Where Reasons End is a novel without an easily identifiable setting. The narrator, an unnamed mother, sometimes states that she is in her kitchen, or driving her car. But these are only occasional moments of physicality in an otherwise invisible world, one made solely of words: the majority of the book is an imagined conversation between the mother and her teenage son, who has taken his own life. How did mother and son enter into this dialogue? “For one thing,” she explains, “I had made time irrelevant.”
The novel unfolds in the first few months after the woman’s son, Nikolai, commits suicide. She grieves; she accepts fresh-baked cookies from neighbors; she picks up her younger son from school. A writer and professor of writing, she turns to books for solace, particularly poetry. Mostly, though, she talks to Nikolai: sometimes by writing, but usually in her head.
The book is not a mystery: the mother doesn’t search for missed clues, or attempt to come to a conclusion about why Nikolai has chosen to end his life. Instead, the two talk to each other as they did in his life, and these conversations, which she describes as a kind of contract that they have both entered into, provide her with solace in the face of his absence. She tries not to dwell sentimentally on the past, nor “recount trifles to the dead” by telling him mundane details of each day. Instead, they discuss the mother’s writing and teaching, and Nikolai’s hobbies: baking, music, knitting.

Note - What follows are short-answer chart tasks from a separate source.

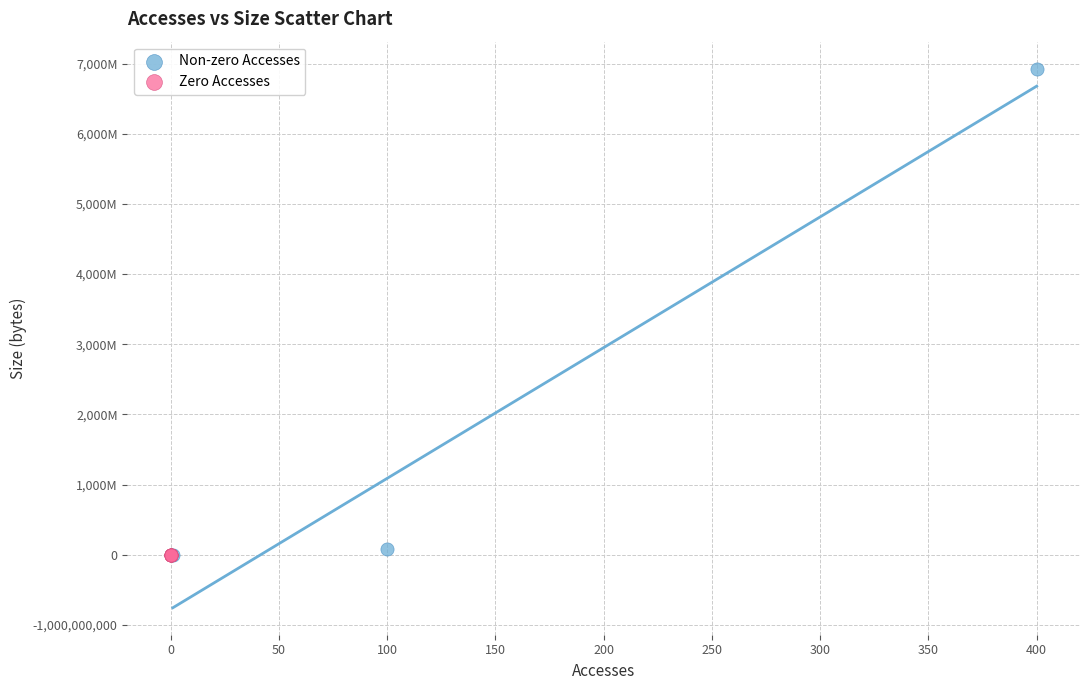

What are all the series names shown in the legend?

Non-zero Accesses, Zero Accesses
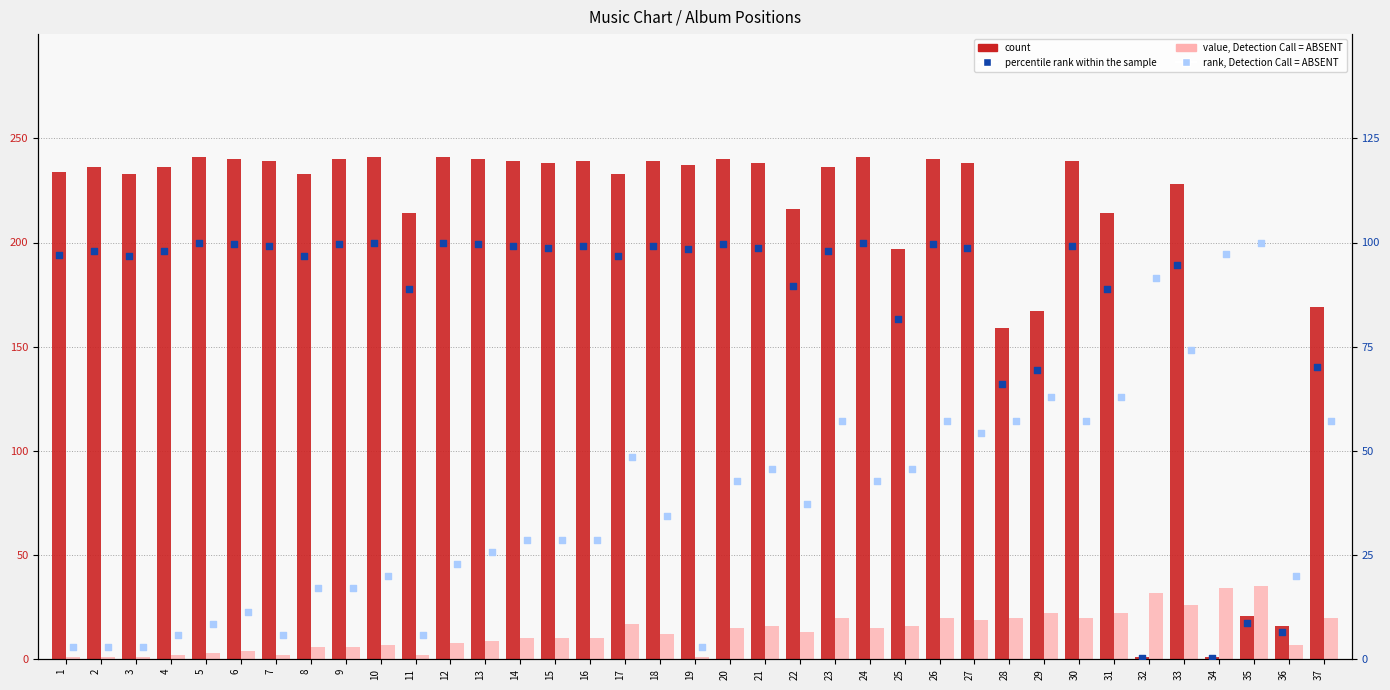

At how many categories does at least one series exceed 125?

33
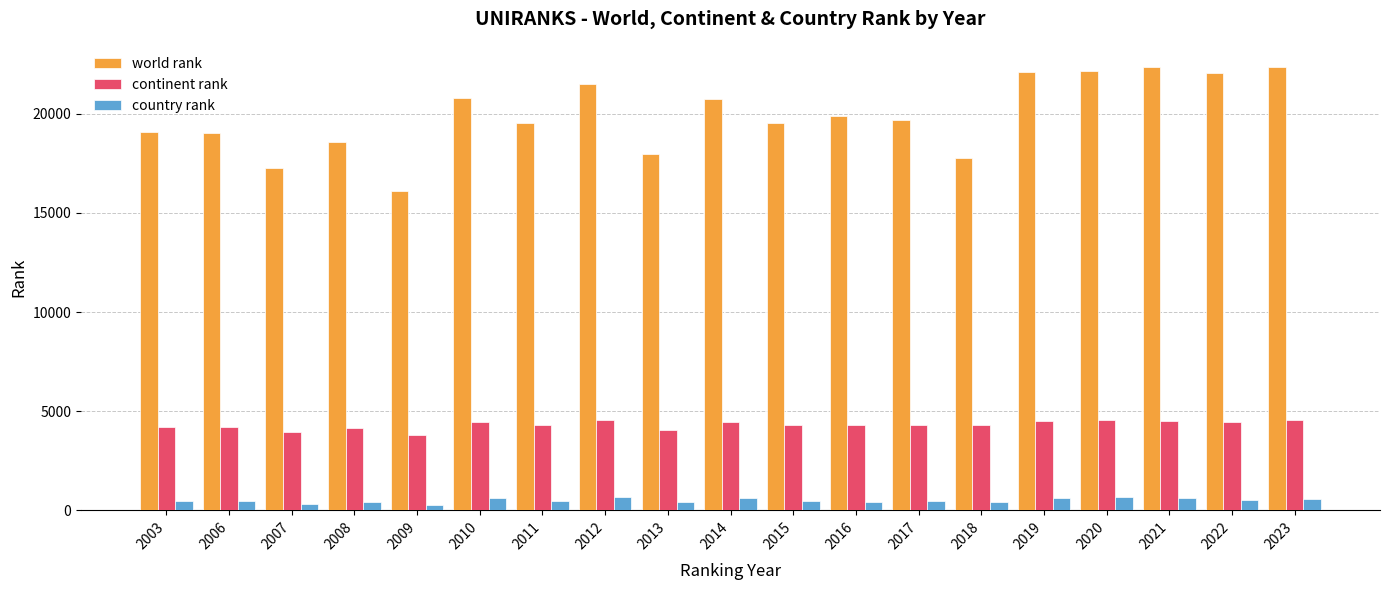

Which series has the largest total across all categories?

world rank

Still, Nikolai was a teenager, and it’s little surprise that most of their conversations take the form of arguments. In dialogue, Nikolai is frank, quick-witted, stubborn. He enjoys proving his point, and teasing his mother. “No offense,” he says to her, “But your vocabulary isn’t very expansive.” They spar over the use of adjectives—she abhors them; he delights in piling them on one after another—and what we can learn from the etymology of words. A frequent topic is cliché: how it slips into our language despite our best attempts to avoid it. Both mother and son agree that carelessness in speech is harmful yet difficult to avoid, and in much of their conversation, both sides yearn to come to the root of what they mean to say.

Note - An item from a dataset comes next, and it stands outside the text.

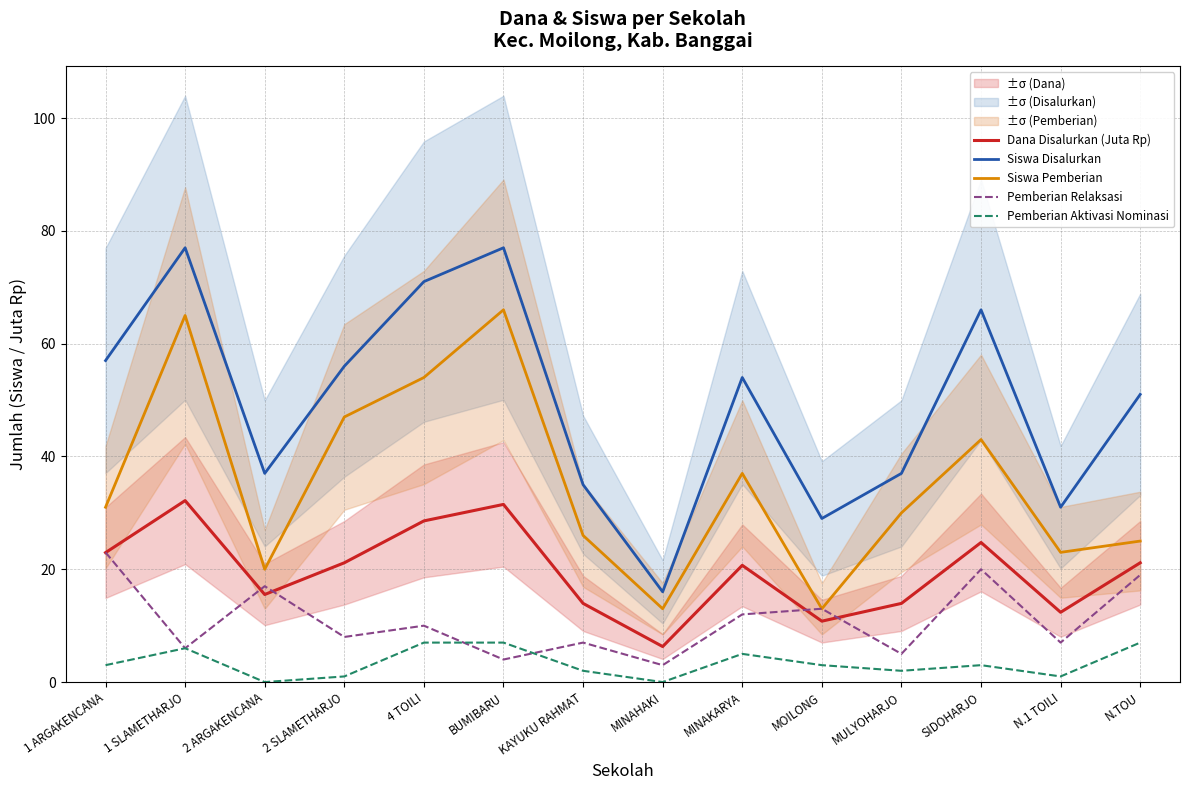

What is the difference between the maximum and minimum values in the Siswa Disalurkan series?

61.0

Yet they also acknowledge the limitations of language. In one instance, they search for a way to describe the space that they occupy when they talk to each other. Nikolai has to make up a new word: he calls it “aftertime.” In another instance, the mother notes that while the word widow exists for someone who has lost their spouse, no such term has been designated for a parent who has lost their child.
Where Reasons End was written in the months after Li lost her son to suicide. It is her third novel, and it follows her 2017 memoir Dear Friend, From My Life I Write To You in Your Life, which recounts her own struggle with depression and attempts at suicide. In both her fiction and memoir, Li’s readers can expect a spare beauty from her prose, fine-tuned metaphors from an author who knows that great care is required to illuminate subjects as thorny and intimate as grief and depression.
Like Li, the mother in Where Reasons End has a reverence for words used well. She has received an outpouring of letters from Nikolai’s friends, and she admires the language they use in their consolation, so much less inhibited than the words of adults: “His friends, when they wrote, did not have to resort to the ready words because of helplessness, awkwardness, or politeness. They wrote from a place in which Nikolai was still one of them…” In this novel about the potency of language and love, Li, too, has crafted a world in which the dead are still with us, if only we reach out and speak to them.
Where Reasons End
By Yiyun Li
Published February 5, 2019
Yiyun Li is the author of five books of fiction and one memoir. She is a native of Beijing and a graduate of the Iowa Writers’ Workshop, and the recipient of many awards, including a PEN/Hemingway Award and a MacArthur Foundation Fellowship. She teaches at Princeton University.